Where the Altroz seems to be bit of a work in progress is when talking of the petrol engine. The Altroz's petrol engine is essentially an updated version of the Tigor's 1.2-litre, three-cylinder unit. There's dual variable valve timing and the compression ratio has also been bumped up. Resultantly, power is up to 86hp while max torque is 113Nm. The figures are par for the course for this class of car but overall performance does leave you wanting. Part throttle responses are pleasant and the engine is earnest at low speeds but that pep you get in a Baleno is simply missing, even in the more powerful City mode. But then again, the Baleno weighs 146kg less than the Altroz petrol that tips the scales at 1,036kg - about as much as the i20 and Jazz.
A light clutch makes the Altroz easy to live with in town, but again, the 5-speed gearbox isn't the slickest in the business. Quickshifts aren't it's thing. The 1.2 engine doesn't have much to give at the top end and revving the engine only draws your attention to the thrum from the three-cylinder engine. Auto start-stop also has the petrol engine come to life with a bit of a judder.
1.5-litre diesel engine of the Tata Altroz.
In a sense, it's the diesel Altroz that feels like the more complete package. The 1.5-litre, four-cylinder diesel is from the Nexon albeit in a lower 90hp and 200Nm state of tune. The power downgrade was primarily to make the engine compatible with the 5-speed gearbox's lower torque rating. But not that you'd feel any lack of power. The diesel engine can feel a bit hesitant in on-off throttle driving, typical of our towns, but it's quick to settle into a rhythm too. The build up of power is linear from low down in the rev range, and there's a mild step up closer to 1,800rpm. You'll like the easy access to power and the comfort with which the 1,150kg Altroz diesel gets to cruising speeds. Again, this isn't an engine to wind hard; keep it in it's comfort zone and you'll manage to rake up the kilometres without much fuss. If anything, the engine does become gravelly beyond 3,000rpm and it isn't quite in Hyundai diesel territory when talking refinement. Interestingly enough, and a point worth highlighting is that the diesel test cars were running on BS6 grade diesel brought in from Delhi.
Of the other things, the diesel Altroz's clutch action is light enough but the 5-speed gearbox feels its best with gentle inputs.
Should I buy one?
The Tata Altroz makes an immediate impression for the way it looks. It's got a show value that no other car in this class can match. And that counts for a lot today. The Altroz makes for a practical family car too with a cabin that offers enough by way of space and comfort. As an added plus, it is also good to drive with arguably the best dynamics among premium hatchbacks. Buyers who cover large distances will also find a great match in the well-rounded Altroz diesel. And what's sure to up the Altroz's appeal is its 5 star Global NCAP crash test rating.

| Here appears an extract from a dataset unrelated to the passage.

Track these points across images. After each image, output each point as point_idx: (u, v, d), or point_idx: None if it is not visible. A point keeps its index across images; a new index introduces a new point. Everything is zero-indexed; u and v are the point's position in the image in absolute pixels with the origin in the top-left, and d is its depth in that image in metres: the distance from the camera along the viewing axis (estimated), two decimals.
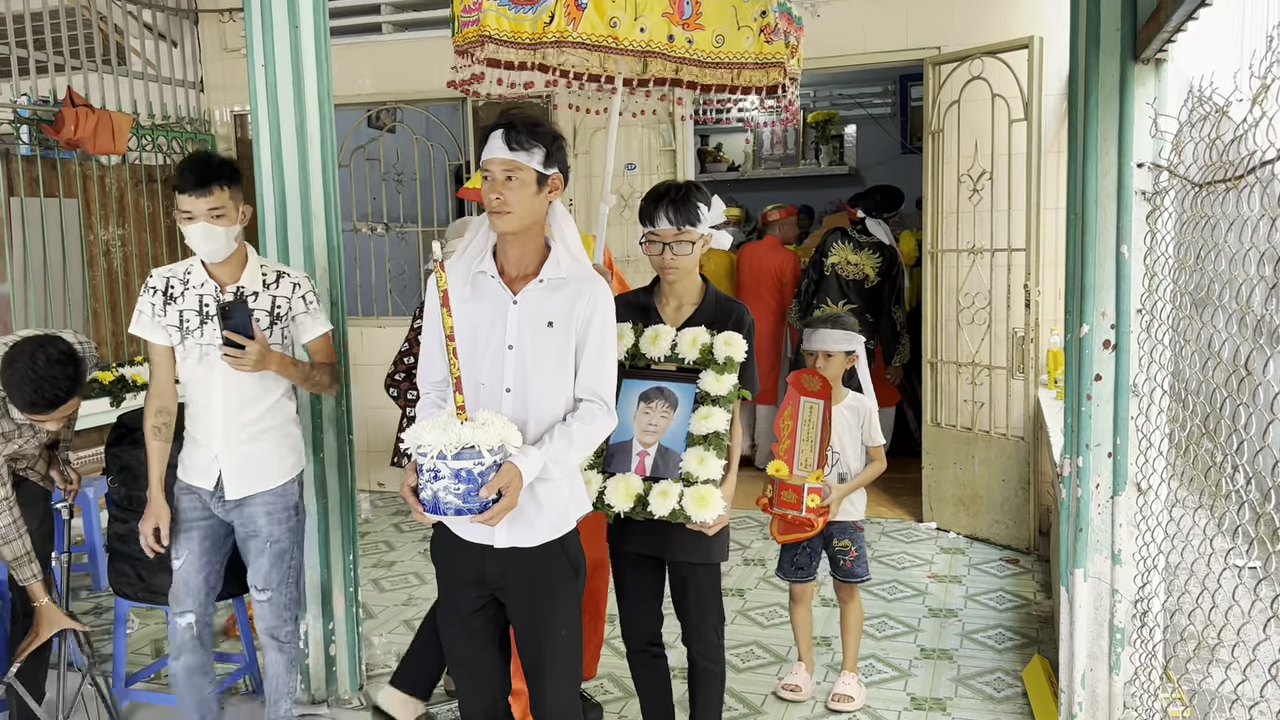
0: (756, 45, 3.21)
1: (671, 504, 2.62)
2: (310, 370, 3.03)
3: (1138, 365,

A peppier petrol engine, better refinement and a greater focus on connectivity are things on our wish list, and elements that would make the Altroz easier to recommend. All said, the Tata Altroz has some solid positives and has the potential to make its place in the premium hatchback segment. With prices between Rs 5.29-9.29 lakh (ex-showroom, India), the Altroz could just upset the apple cart.